Dokter itu menatap dengan tatapan meremehkan.

Tata melanjutkan ucapannya. " Tapi kamu, menculik ku hanya untuk memancing Kale?"

Rider menatap Tata tanpa bicara apapun.

"Kamu nggak tahu siapa Kale, kan? Sekejam dan sejahat apa dia selama ini. Siapa yang sudah dia hancurkan, siapa saja yang sudah dia bunuh, kamu nggak tahu itu, kan?" Rider menaikkan alisnya.

Tata mesem. " Itu bukan masalah ku. "

Rider terkekeh.

"Kamu punya mental yang bagus."

Keduanya menoleh ketika suara pintu terbuka dengan kencang.

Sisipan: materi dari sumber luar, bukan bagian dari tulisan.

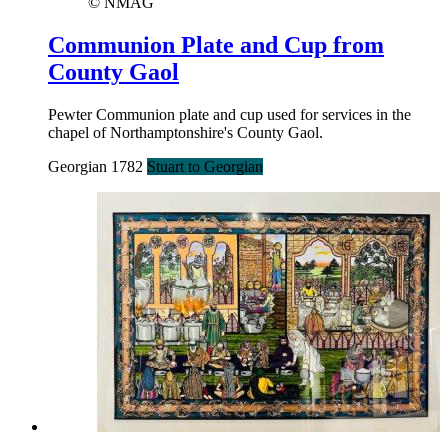
© NMAG
Communion Plate and Cup from
County Gaol
Pewter Communion plate and cup used for services in the
chapel of Northamptonshire's County Gaol.
Georgian 1782
Stuart to Georgian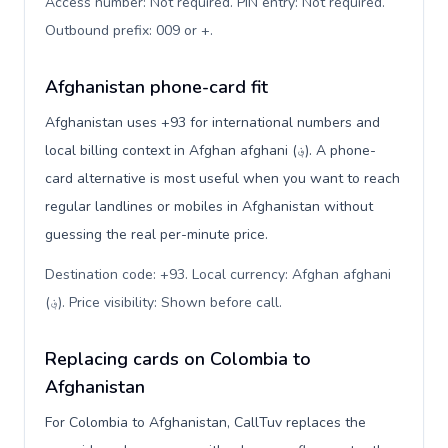
Access number: Not required. PIN entry: Not required.
Outbound prefix: 009 or +
.
Afghanistan phone-card fit
Afghanistan uses +93 for international numbers and
local billing context in Afghan afghani (؋). A phone-
card alternative is most useful when you want to reach
regular landlines or mobiles in Afghanistan without
guessing the real per-minute price.
Destination code: +93. Local currency: Afghan afghani
(؋). Price visibility: Shown before call
.
Replacing cards on Colombia to
Afghanistan
For Colombia to Afghanistan, CallTuv replaces the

Kale berdiri di sana dengan senjata api di tangan kanannya dan belati di tangan kirinya. Ujung belati tersebut masih meneteskan darah segar pertanda baru saja memakan korban.

"Wow!" Rider bertepuk tangan. "Ku kira kamu gak akan datang secepat ini, Kal!"

Kale menatap Rider tajam. Ia berjalan menuju sofa dimana Tata berdiri. Anak buah Rider bersiaga dengan senjata mereka.

"Kamu nggak apa-apa?" Kale menatap Tata. Gadis itu menggeleng lalu berbisik.

"Sedikit laper aja, tadi belum sempat makan siang." Gadis itu terkekeh. Kale mengerjapkan matanya.

Yang Kale bayangkan adalah Tata akan menangis meraung-raung dalam ketakutan. Nyatanya, dokter itu nampak biasa saja.

"Urusan kalian udah selesai?" Tata menoleh pada Rider. Pria itu menaikkan alisnya.

"Aku ada jadwal piket malam ini." Kini Tata menatap Kale yang sedang menatapnya.

"Ayo pulang. " Kale membalikkan badannya di ikuti oleh Tata di sampingnya.

"Masih mimpi buruk, Kal?" Suara Rider membuat Kale menghentikan langkahnya.

"Masih belum berani ketemu sama ibunya A--- Anjing!!" Rider tersentak ketika sebuah belati melesat dengan cepat dan menancap di sofa yang ia duduki. Belati itu berasal dari tangan kiri Kale. Rider terdiam dengan kaki gemetar.

"Jangan jadi pengecut!" Gumam Kale. Pria itu menarik lengan Tata dan berlalu dari markas Rider tanpa perlawanan. Tata melihat hampir semua anak buah Rider terluka akibat ulah Kale.

Tata menatap Kale yang diam dan tak bersuara. Matanya fokus pada jalanan yang berkelok.

"Kale itu tak ragu membunuh seseorang hanya karena cemburu. Dia terlalu mencintai cinta pertamanya yang sudah berkhianat padanya. Wanita itu dan kekasihnya tewas di tangan Kale tapi saya yakin cinta Kale masih besar untuk wanita itu. Berhati-hatilah, jangan terlalu mencintai Kale karena kamu bisa berakhir seperti cinta pertama Kale."

Ucapan Rider beberapa saat lalu membuat Agatha berfikir, apakah Kale seorang pembunuh?